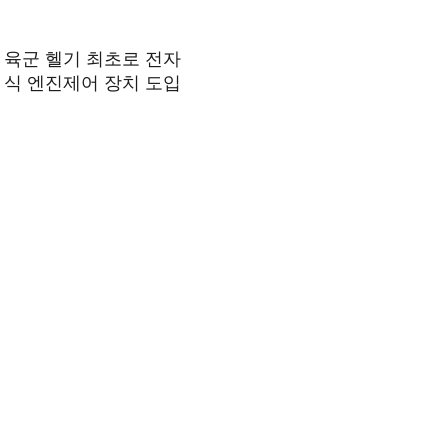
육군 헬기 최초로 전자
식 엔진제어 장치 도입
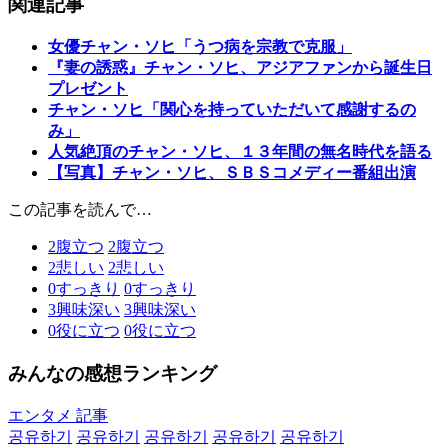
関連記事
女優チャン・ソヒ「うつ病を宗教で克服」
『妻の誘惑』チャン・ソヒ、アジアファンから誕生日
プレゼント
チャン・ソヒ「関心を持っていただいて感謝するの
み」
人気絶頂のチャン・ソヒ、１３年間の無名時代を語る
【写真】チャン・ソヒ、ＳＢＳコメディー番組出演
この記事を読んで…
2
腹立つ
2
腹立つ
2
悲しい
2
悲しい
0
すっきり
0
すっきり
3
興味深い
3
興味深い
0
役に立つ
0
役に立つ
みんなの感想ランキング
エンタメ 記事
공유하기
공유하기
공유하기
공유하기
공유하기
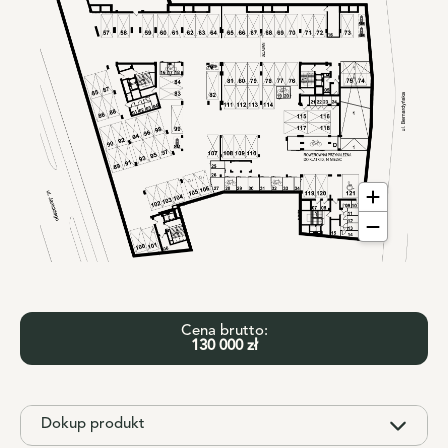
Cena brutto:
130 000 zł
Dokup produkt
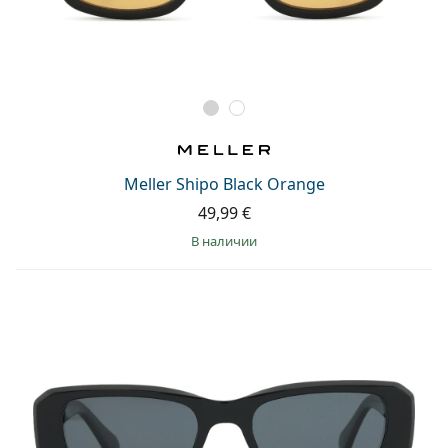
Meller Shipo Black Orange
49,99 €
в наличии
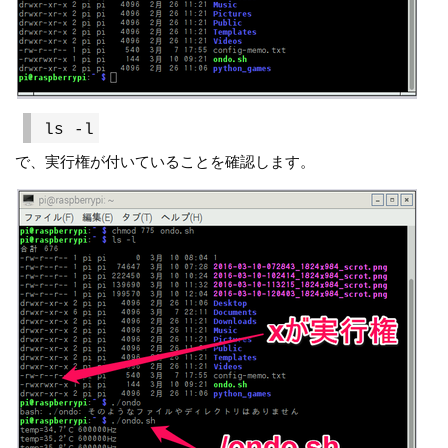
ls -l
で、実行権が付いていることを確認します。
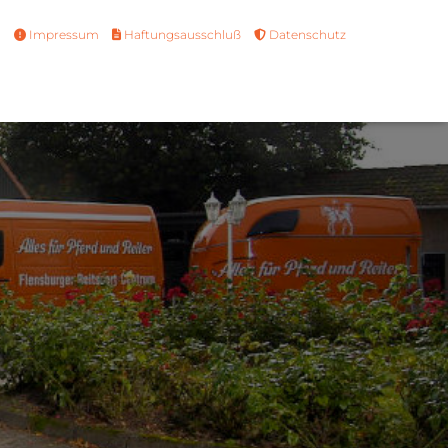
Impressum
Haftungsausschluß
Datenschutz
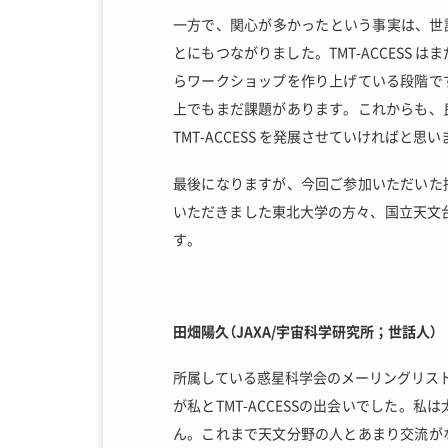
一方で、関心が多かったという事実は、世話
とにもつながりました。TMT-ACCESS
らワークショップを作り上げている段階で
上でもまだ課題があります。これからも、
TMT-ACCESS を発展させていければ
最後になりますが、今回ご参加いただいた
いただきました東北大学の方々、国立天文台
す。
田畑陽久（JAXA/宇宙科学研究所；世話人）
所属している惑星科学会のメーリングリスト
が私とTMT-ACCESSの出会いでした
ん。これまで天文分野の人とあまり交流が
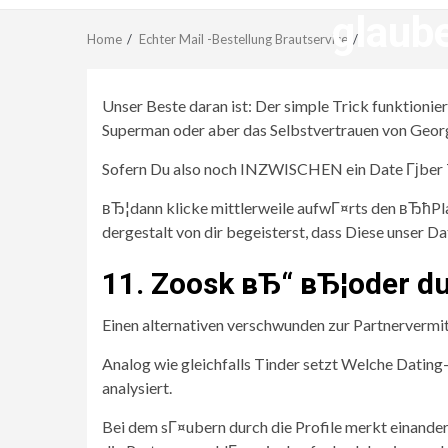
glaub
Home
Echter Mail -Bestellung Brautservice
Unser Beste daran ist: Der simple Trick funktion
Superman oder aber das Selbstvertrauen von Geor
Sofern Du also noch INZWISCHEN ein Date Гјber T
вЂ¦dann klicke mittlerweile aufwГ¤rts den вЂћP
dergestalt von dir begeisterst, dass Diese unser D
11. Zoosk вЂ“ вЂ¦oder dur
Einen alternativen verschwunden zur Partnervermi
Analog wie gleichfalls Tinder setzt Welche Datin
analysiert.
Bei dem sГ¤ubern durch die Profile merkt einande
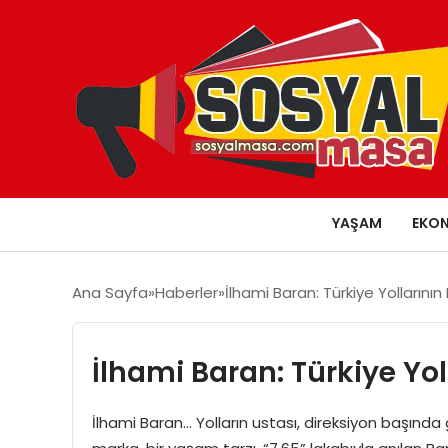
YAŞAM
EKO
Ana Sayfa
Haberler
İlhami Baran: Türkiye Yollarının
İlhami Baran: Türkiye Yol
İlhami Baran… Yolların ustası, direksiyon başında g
=======
§ **Description of the task**: Output the records above unchanged, minus their pictures.

§ **Answer area**:
육군 헬기 최초로 전자
식 엔진제어 장치 도입
関連記事
女優チャン・ソヒ「うつ病を宗教で克服」
『妻の誘惑』チャン・ソヒ、アジアファンから誕生日
プレゼント
チャン・ソヒ「関心を持っていただいて感謝するの
み」
人気絶頂のチャン・ソヒ、１３年間の無名時代を語る
【写真】チャン・ソヒ、ＳＢＳコメディー番組出演
この記事を読んで…
2
腹立つ
2
腹立つ
2
悲しい
2
悲しい
0
すっきり
0
すっきり
3
興味深い
3
興味深い
0
役に立つ
0
役に立つ
みんなの感想ランキング
エンタメ 記事
공유하기
공유하기
공유하기
공유하기
공유하기
Cena brutto:
130 000 zł
Dokup produkt
Meller Shipo Black Orange
49,99 €
в наличии
ls -l
で、実行権が付いていることを確認します。
Impressum
Haftungsausschluß
Datenschutz
一方で、関心が多かったという事実は、世話
とにもつながりました。TMT-ACCESS
らワークショップを作り上げている段階で
上でもまだ課題があります。これからも、
TMT-ACCESS を発展させていければ
最後になりますが、今回ご参加いただいた
いただきました東北大学の方々、国立天文台
す。
田畑陽久（JAXA/宇宙科学研究所；世話人）
所属している惑星科学会のメーリングリスト
が私とTMT-ACCESSの出会いでした
ん。これまで天文分野の人とあまり交流が
glaub
Home
Echter Mail -Bestellung Brautservice
Unser Beste daran ist: Der simple Trick funktion
Superman oder aber das Selbstvertrauen von Geor
Sofern Du also noch INZWISCHEN ein Date Гјber T
вЂ¦dann klicke mittlerweile aufwГ¤rts den вЂћP
dergestalt von dir begeisterst, dass Diese unser D
11. Zoosk вЂ“ вЂ¦oder dur
Einen alternativen verschwunden zur Partnervermi
Analog wie gleichfalls Tinder setzt Welche Datin
analysiert.
Bei dem sГ¤ubern durch die Profile merkt einande
YAŞAM
EKO
Ana Sayfa
Haberler
İlhami Baran: Türkiye Yollarının
İlhami Baran: Türkiye Yol
İlhami Baran… Yolların ustası, direksiyon başında g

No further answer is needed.